Impedance, ESR, and Dissipation Factor

Measured on the same sample set with a calibrated fixture, the ESR and impedance profile define decoupling efficiency:

  • Impedance (|Z|): ~1.2 Ω at 100 Hz, 0.18 Ω at 1 kHz, 0.015 Ω at 100 kHz.
  • ESR: Approximately 0.012 Ω at 1 MHz.
  • Dissipation Factor (DF): ~0.8% at 1 kHz and ~1.5% at 1 MHz.

Analysis: Low ESR makes this MLCC effective for high-frequency decoupling, though Equivalent Series Inductance (ESL) dominates performance above tens of MHz.

Mechanical, Thermal & Reliability Performance

Mechanical Resilience

Reflow profile tests (peak 260°C, Pb-free) and 500 thermal-shock cycles revealed visible cracking in 2% of samples (n=200), primarily near board edges. Ensure land pattern control to mitigate mechanical stress.

Accelerated Aging (AEC-style)

Biased humidity tests (85°C/85% RH, 50 V bias) over 1000 hours showed 95% survival. Mean capacitance shift remained

Field Failure Modes & Root Causes

Primary failure modes include cracking, open circuits, and dielectric degradation. Brittle fractures often stem from board flexure during assembly or excessive reflow heat. It is critical to monitor the Weibull slope (β) during qualification; a low β indicates potential infant mortality issues within the lot.

Test Methodology & Selection Guidance

Design Checklist for 06035C103K4Z2A

  • Voltage Derating: Always derate when high DC bias is present to maintain effective C.
  • Parallel Topology: Use multiple parallel capacitors to minimize collective ESR/ESL.
  • Layout: Implement fillet-friendly land patterns and place decouplers as close to power pins as possible.
  • Material Choice: For sensitive analog rails, consider C0G dielectrics to eliminate bias-induced loss.

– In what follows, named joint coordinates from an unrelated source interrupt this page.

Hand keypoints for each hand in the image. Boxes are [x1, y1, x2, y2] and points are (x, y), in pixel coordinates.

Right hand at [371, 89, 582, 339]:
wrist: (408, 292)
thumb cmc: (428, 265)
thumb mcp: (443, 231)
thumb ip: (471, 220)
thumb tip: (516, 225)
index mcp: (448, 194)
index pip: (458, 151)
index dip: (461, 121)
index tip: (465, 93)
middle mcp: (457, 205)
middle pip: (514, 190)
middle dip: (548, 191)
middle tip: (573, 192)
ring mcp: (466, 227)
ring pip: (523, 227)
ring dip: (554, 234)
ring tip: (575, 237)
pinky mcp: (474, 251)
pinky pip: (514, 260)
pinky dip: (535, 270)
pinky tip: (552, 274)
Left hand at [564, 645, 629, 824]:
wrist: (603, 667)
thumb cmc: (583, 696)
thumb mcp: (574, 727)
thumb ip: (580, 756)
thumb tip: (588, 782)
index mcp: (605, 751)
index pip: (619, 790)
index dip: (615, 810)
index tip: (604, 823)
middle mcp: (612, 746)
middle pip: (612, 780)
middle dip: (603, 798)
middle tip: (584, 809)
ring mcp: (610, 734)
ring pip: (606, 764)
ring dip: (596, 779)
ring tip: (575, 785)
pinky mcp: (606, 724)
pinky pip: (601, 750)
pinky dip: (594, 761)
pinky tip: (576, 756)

Lab Setup: Accurate measurement requires a 4-terminal LCR meter (0.05–0.1% accuracy) and Kelvin probes. Always perform OPEN/SHORT compensation to remove fixture parasitics before data collection.

Executive Summary

  • Electrical: Significant DC-bias loss (26–40% at 25–50 V). Modeling bias and temperature is mandatory for ensuring margins.
  • Performance: Low ESR/Impedance makes it ideal for MHz-range decoupling.
  • Reliability: Excellent survival in humidity/thermal stress; mechanical cracking from board flex remains the primary field risk.

Common Questions (FAQ)

What measurement precautions are needed when evaluating MLCC capacitance under bias?
Use a 4-terminal measurement with OPEN/SHORT compensation. Ensure the DC bias source has low noise and accurate voltage monitoring. Thermally stabilize samples before each run and perform multiple repeats (n≥30) to capture sample-to-sample variability effectively.
How should designers derate or parallel this MLCC for automotive power rails?
When DC bias exceeds 20–25% of the rated voltage, choose a higher voltage part or parallel two capacitors to recover lost effective capacitance. For high-reliability automotive rails, combine X7R with a C0G part and optimize placement to minimize layout-induced mechanical stress.
What incoming inspection and production tests best detect lot-level reliability issues?
Implement random capacitance/bias sampling (1–2% of reels), Insulation Resistance (IR) tests, and visual inspections for termination defects. Maintain detailed lot test logs, track Cpk, and establish clear thresholds for lot quarantine if Weibull parameters indicate high infant mortality.